Effetto Tosi Quello su Tosi da parte della sua gente è un voto di fiducia alla persona, non un voto contro Zaia. Lo testimoniano i giudizi all’operato del governatore leghista, per quasi il 60 per cento giudicati positivi dagli intervistati. D’altra parte, in un sondaggio (sempre di Winpoll) dello scorso dicembre, quando ancora era imprevedibile la rottura con Tosi, Zaia veniva accreditato di oltre il 50 per cento dei voti a Verona e provincia, con Moretti appena sotto il 30 e i 5 Stelle attorno al 15. Ma con Tosi in campo tutto cambia. Il sindaco di Verona si dimostra capace di pescare consenso in modo assolutamente trasversale: dalla Lega Nord, in primis (il 33 per cento degli elettori del Carroccio alle scorse europee), dal Movimento Cinque Stelle (31,5 per cento), da Forza Italia (28,3), dai centristi di Ncd e Udc (35,7), ma anche in buona misura dal Pd (20,1) e dalla lista Tsipras (10,7). Zaia, invece, pesca in un elettorato più caratterizzato a destra (lo votano il 54 per cento dei leghisti e il 50 per cento dei forzisti), mentre, a votare Moretti, sono il 53 per cento degli elettori del Pd, il 35 per cento di quelli di Tsipras e pochi altri.

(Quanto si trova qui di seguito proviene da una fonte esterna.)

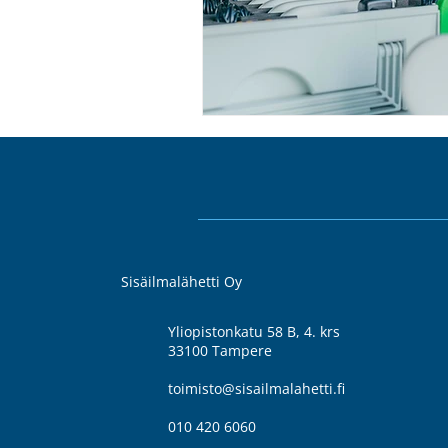
Sisäilmalähetti Oy
Yliopistonkatu 58 B, 4. krs
33100 Tampere
toimisto@sisailmalahetti.fi
010 420 6060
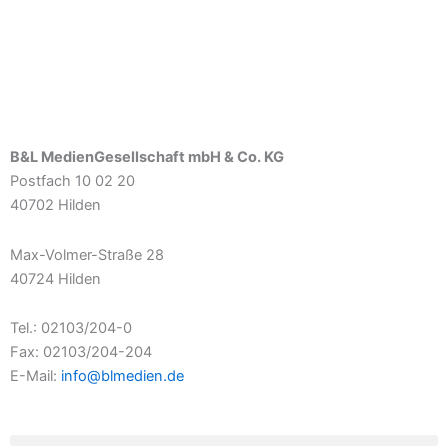
B&L MedienGesellschaft mbH & Co. KG
Postfach 10 02 20
40702 Hilden
Max-Volmer-Straße 28
40724 Hilden
Tel.: 02103/204-0
Fax: 02103/204-204
E-Mail:
info@blmedien.de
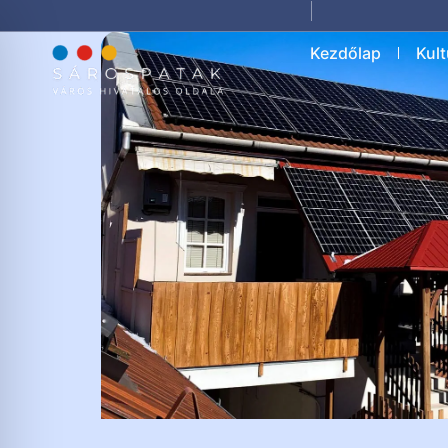
Kezdőlap
Kult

Tosi primo partito I voti a Tosi arrivano in particolare attraverso la lista civica che porta il nome, che a Verona e provincia diventerebbe primo partito con il 33,5 per cento. Scaverebbe un abisso sulla seconda forza, un Pd al 15 per cento. Terzo gradino del podio per un’altra civica, quella di Zaia: 13, 5 per cento che, a Verona, starebbe davanti alla stessa Lega Nord (12,4). La lista della Moretti (8,60 per cento) vale in sostanza i Cinque Stelle (8,2), mentre sono ridotti a percentuali risibili gli altri partiti tradizionali: Forza Italia al 3,4 per cento, Udc all’1,15, Fratelli d’Italia e Sel allo 0,76, Ncd (di cui tanto si parla per la possibile alleanza con Tosi) a un misero 0,38 per cento. Incognita fuori Verona Se nella sua Verona Tosi spadroneggia, la vera domanda ora è un’altra: quanti voti riuscirà a prendere nel resto del Veneto? Delle 83.171 preferenze conquistate alle Europee, oltre la metà (42.865) il sindaco di Verona le ha conquistate nella sua provincia. «Non c’è mondo fuori dalla mura di Verona», diceva Shakespeare. Ma Tosi, se vuole avere delle chance, ora deve smentire il Bardo.